Hello all,

I am trying to import and clean a number of documents (imported into a dataset as a single variable) for later analysis.

Each document consists of long dialogs between speakers, where each speaker is identified with parentheses. Some of the documents are very long, and include thousands of statements (which exceed the total number of variables I can add in my flavor of Stata).

Code:
* Example generated by -dataex-. For more info, type help dataex
clear
input str13 filename str235 text
"document1.txt" "(speaker a): Lorem ipsum dolor sit amet. (speaker b): Ut enim ad minim veniam. (speaker c): quis nostrud exercitation ullamco laboris nisi. (speaker x): Tincidunt vitae."
"document2.txt" "(speaker f): Tortor consequat id porta nibh venenatis. (speaker g:) Enim sed."                                                                                            
""              "(speaker h:) Tincidunt vitae semper. (speaker i): quis lectus nulla at volutpat diam. (speaker j): Quis varius quam quisque."                                             
end


In order to process the documents, I use split text, p("):"). One I have split the document, I then reshape it to long (so that each individual statements is a separate observation).

However, as noted, some of the documents are so long that the split will generate too many variables. (The longest document has around 3,000 statements).

I have several options I am thinking about conceptually, but I'm not sure how to properly execute them.

-The easiest would be to simply cut the string in half, and then run split in two different datasets. The problem, however, is that a) the string length varies dramatically (300,000 to 900,000 characters), and it is not well correlated with the number of statements (some of the statements are very short interjections).

-use moss text, match("):") to identify all the instances of "):" in the string. Using the string position identified by moss, I can then split each string based on roughly the 1,500th instance of "):", then run split on these separately (and avoid the variable addition limit).

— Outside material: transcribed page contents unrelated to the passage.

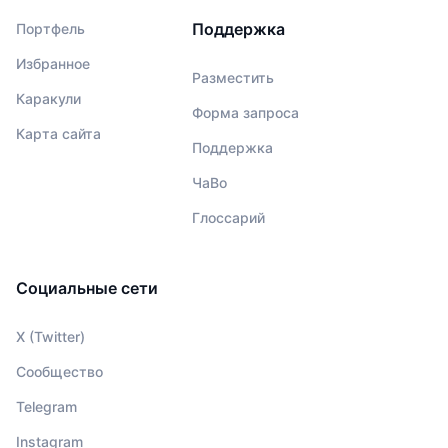
Поддержка
Портфель
Избранное
Разместить
Каракули
Форма запроса
Карта сайта
Поддержка
ЧаВо
Глоссарий
Социальные сети
X (Twitter)
Сообщество
Telegram
Instagram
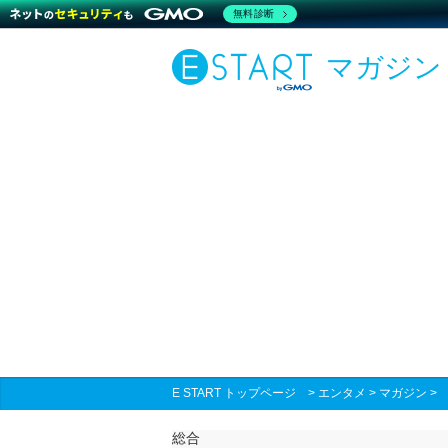
無料診断
マガジン
E START トップページ
>
エンタメ
>
マガジン
総合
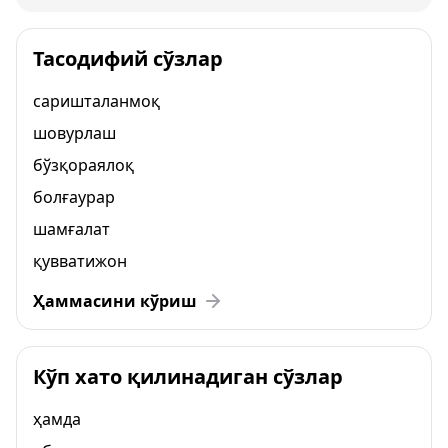
Тасодифий сўзлар
саришталанмоқ
шовурлаш
бўзқораялоқ
болғаурар
шамғалат
қувватижон
Ҳаммасини кўриш
Кўп хато қилинадиган сўзлар
ҳамда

However, I'm not sure how to use the value of _pos1500 to cut each string individually into two parts:

It would look something like this (not using code that works):

Code:
gen text1 = text

replace text= strpos(text, 1, [value of _pos1500])
replace text1= strpos(text1, [value of _pos1500], [end of the string])
I'd appreciate any advice anyone had on this problem, or another way to think about it entirely!

Thanks.